Humorkritik | Juni 2022
Juni 2022
»Wenn jemand fragt, wo hört Satire auf, würde ich sagen, das weiß ich nicht – aber ich weiß, wo sie aufhört, verstanden zu werden: direkt hier, am Zaun von meinem Nachbarn.«
Gerhard Polt (80)

Ich sehe was, was du nicht hörst
Es gibt Literatur fürs Auge, und es gibt Kabarett, Comedy und Poetry Slam. Schon beim Kabarett (Stichwort Dieter Hildebrandt) und bei der Comedy (Stichwort Rüdiger Hoffmann) konnte man feststellen, dass der Weg von der Bühne in ein Buch nicht jedem Text gut bekommt. Das kluge Auge sieht Dinge, die das dümmere Ohr nicht bemerkt. Und bei der Slam-Poetry-Poesie? Das im Satyr-Verlag erschienene »Kann denn Liebe Syntax sein?« des Slammers Philipp »Scharri« Scharrenberg hilft bei der Antwort.
»Wenn schon dichten, dann richtig – sonst kann man es auch lassen«, gibt er im Vorwort als Devise aus, aber richtig sind Rhythmus und Reim vieler Gedichte nicht. Trochäus (tam-ta) und Jambus (ta-tam) gehen durcheinander, manchmal grätscht ein Daktylus (tam-ta-ta), ein Anapäst (ta-ta-tam) oder ein Amphibrachys (ta-tam-ta) dazwischen; und manche Reime sind nicht dicht: Gut paart sich zwar das »weiße Blatt« mit »Scheiße satt« und, Stichwort Assonanz, der »Fötus« mit »Petrus«; aber Koppelungen wie »bibbert / lieb hat« oder »Zentimeter / Verbidentität« – nein, so geht es nicht; dann kann man’s wirklich lassen.
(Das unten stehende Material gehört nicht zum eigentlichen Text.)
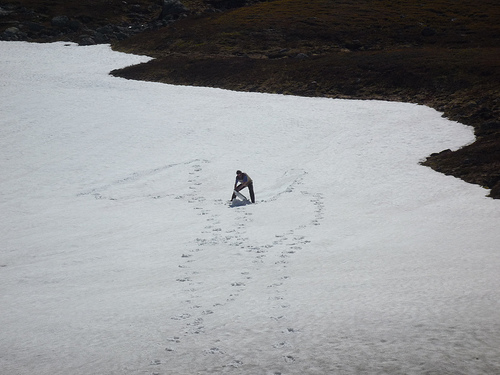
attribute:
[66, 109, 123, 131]
snow — smooth, white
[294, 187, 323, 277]
tracks — dirty, shaped, cool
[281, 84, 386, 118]
edge — odd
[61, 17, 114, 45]
boulders — distant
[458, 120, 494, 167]
mountain — dark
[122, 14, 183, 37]
lights — distant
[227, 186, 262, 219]
skis — white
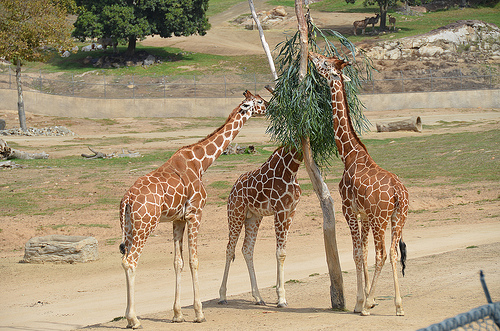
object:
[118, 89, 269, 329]
giraffes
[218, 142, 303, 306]
giraffes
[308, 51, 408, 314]
giraffes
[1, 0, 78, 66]
leaves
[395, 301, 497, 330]
fence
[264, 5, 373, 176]
limb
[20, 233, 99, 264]
rock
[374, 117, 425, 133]
pipe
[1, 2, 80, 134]
tree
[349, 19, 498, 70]
hill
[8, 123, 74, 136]
rock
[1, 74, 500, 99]
fence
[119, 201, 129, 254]
tail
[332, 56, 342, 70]
ear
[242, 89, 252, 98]
horn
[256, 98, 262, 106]
eye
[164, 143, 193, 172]
back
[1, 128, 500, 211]
grass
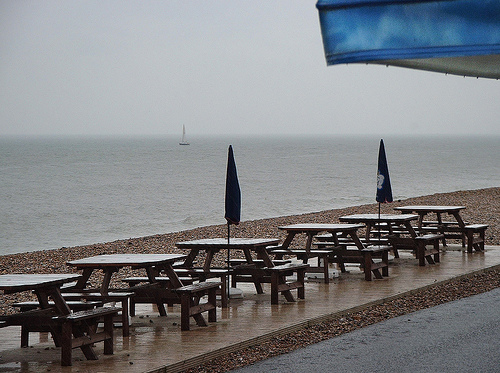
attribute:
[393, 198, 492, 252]
picnic table — wooden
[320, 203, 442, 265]
picnic table — wooden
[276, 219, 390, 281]
picnic table — wooden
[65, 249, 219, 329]
picnic table — wooden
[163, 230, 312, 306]
picnic table — wooden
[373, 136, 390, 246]
umbrella — blue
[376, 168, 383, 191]
logo — white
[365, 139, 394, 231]
canopy — blue, white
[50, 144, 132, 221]
water — large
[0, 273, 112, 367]
table — wooden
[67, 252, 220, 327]
table — wooden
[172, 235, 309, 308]
table — wooden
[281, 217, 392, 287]
table — wooden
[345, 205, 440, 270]
table — wooden, empty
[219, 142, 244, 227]
umbrella — closed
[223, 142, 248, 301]
umbrella — beach, closed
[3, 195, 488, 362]
tables — empty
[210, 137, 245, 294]
umbrella — CLOSED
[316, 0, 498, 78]
fabric canopy — part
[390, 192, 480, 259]
table — empty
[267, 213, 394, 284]
table — empty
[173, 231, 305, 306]
table — empty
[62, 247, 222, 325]
table — empty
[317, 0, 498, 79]
overhang — blue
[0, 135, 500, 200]
ocean — calm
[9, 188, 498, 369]
surface — wet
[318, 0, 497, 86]
porch roof — blue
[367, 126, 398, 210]
umbrella — blue, closed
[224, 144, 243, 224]
umbrella — white, closed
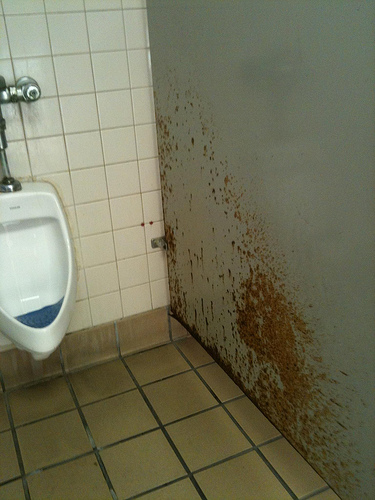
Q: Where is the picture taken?
A: A bathroom.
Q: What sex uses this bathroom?
A: Male.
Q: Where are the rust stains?
A: On the metal wall.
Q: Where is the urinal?
A: On the tile wall.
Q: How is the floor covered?
A: With tiles.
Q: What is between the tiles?
A: Grout.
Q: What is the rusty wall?
A: A divider.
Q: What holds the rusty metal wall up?
A: Brackets and bolts.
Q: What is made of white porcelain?
A: The urinal.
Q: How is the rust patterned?
A: As a splash.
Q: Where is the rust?
A: On the stall wall.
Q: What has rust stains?
A: Stall wall in bathroom.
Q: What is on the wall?
A: White urinal.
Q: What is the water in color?
A: Blue.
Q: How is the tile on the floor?
A: It is fading.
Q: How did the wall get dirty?
A: Someone missed.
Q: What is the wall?
A: Off white.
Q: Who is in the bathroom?
A: No one.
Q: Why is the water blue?
A: To clean it.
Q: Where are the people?
A: Taking the photo.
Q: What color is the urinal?
A: White.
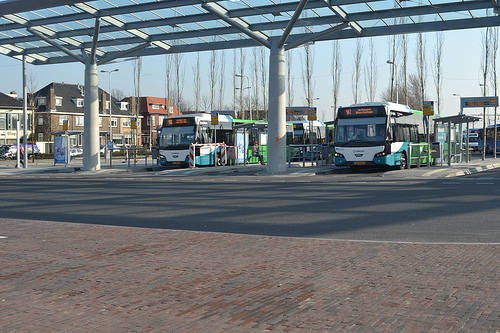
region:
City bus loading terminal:
[4, 1, 499, 182]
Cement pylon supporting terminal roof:
[262, 37, 291, 176]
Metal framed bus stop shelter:
[434, 112, 478, 167]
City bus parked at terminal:
[326, 100, 455, 172]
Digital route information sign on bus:
[340, 105, 377, 117]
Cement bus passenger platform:
[387, 153, 498, 178]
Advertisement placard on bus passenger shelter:
[51, 133, 71, 166]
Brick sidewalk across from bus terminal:
[2, 213, 498, 330]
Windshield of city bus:
[331, 123, 388, 144]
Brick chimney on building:
[46, 86, 59, 111]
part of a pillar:
[266, 149, 285, 177]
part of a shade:
[303, 192, 347, 253]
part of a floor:
[282, 243, 309, 270]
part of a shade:
[330, 182, 362, 222]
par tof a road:
[273, 215, 291, 235]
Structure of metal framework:
[2, 0, 496, 182]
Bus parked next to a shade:
[327, 100, 481, 172]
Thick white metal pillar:
[80, 64, 104, 172]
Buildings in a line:
[0, 78, 195, 178]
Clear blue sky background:
[1, 28, 497, 127]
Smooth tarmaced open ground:
[2, 180, 496, 328]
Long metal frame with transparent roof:
[1, 1, 498, 65]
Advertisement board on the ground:
[49, 132, 71, 167]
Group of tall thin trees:
[22, 0, 497, 162]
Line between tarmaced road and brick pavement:
[1, 208, 498, 251]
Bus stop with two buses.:
[2, 4, 497, 188]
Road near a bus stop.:
[4, 175, 494, 247]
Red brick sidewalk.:
[2, 217, 495, 328]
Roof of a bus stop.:
[1, 0, 498, 66]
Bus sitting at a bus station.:
[327, 100, 434, 171]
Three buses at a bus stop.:
[141, 99, 443, 172]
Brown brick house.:
[32, 81, 142, 156]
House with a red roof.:
[125, 96, 179, 147]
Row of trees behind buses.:
[122, 28, 494, 156]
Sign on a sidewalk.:
[49, 132, 75, 169]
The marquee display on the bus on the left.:
[166, 118, 189, 123]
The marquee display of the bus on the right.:
[340, 108, 382, 116]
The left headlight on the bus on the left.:
[159, 155, 162, 158]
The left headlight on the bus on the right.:
[332, 151, 342, 158]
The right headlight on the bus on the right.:
[377, 148, 385, 156]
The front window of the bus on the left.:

Lyrik ist oft ein Gran Verrücktheit beigemischt, weil der Reim- und Rhythmuszwang nicht jedes Mal mit dem Sinnzwang konform gehen kann. »Was heißt denn schon die Welt bedeuten? / Die Gesellschaft scheltend häuten?« lauten die ersten Zeilen des ersten Gedichts. Beim Häuten der Gesellschaft: hieß so nicht ein Buch von Günter Grass? Nicht ganz, aber Günter Grass häutete sich darin selbst bis auf den braunen Kern; bei Philipp Scharrenberg ist der Kern der Dichter Philipp Scharrenberg: Ob »Dichterduell« oder »Dichterweihe«, ob das Kleinepos »Von dem Verb, das ein Nomen sein wollte« oder die Heinz Erhardt weiterdichtende »Ballade von der Made«, der Dichter schreibt gern übers Dichten und verwandte Schreibtischtätigkeiten, wie sie z.B. »Der Nerd« ausübt; der Rest ist, was vom Alltag übrig bleibt. Wenigstens einmal gelingt es Scharrenberg da zu überraschen: mit der sauber pointierten »Berufswahl« eben nicht des Dichters, sondern eines Serienkillers. »Gefragt, durch welchen Dreh das Morden / Ihm denn zum Metier geworden, / Sprach er mit einem Quäntchen Lachen: / ›Ich wollte was mit Menschen machen.‹« Das, immerhin, sei mit einem Quäntchen Lächeln zitiert. Es muss ja nicht immer ein Quantum Lachen sein.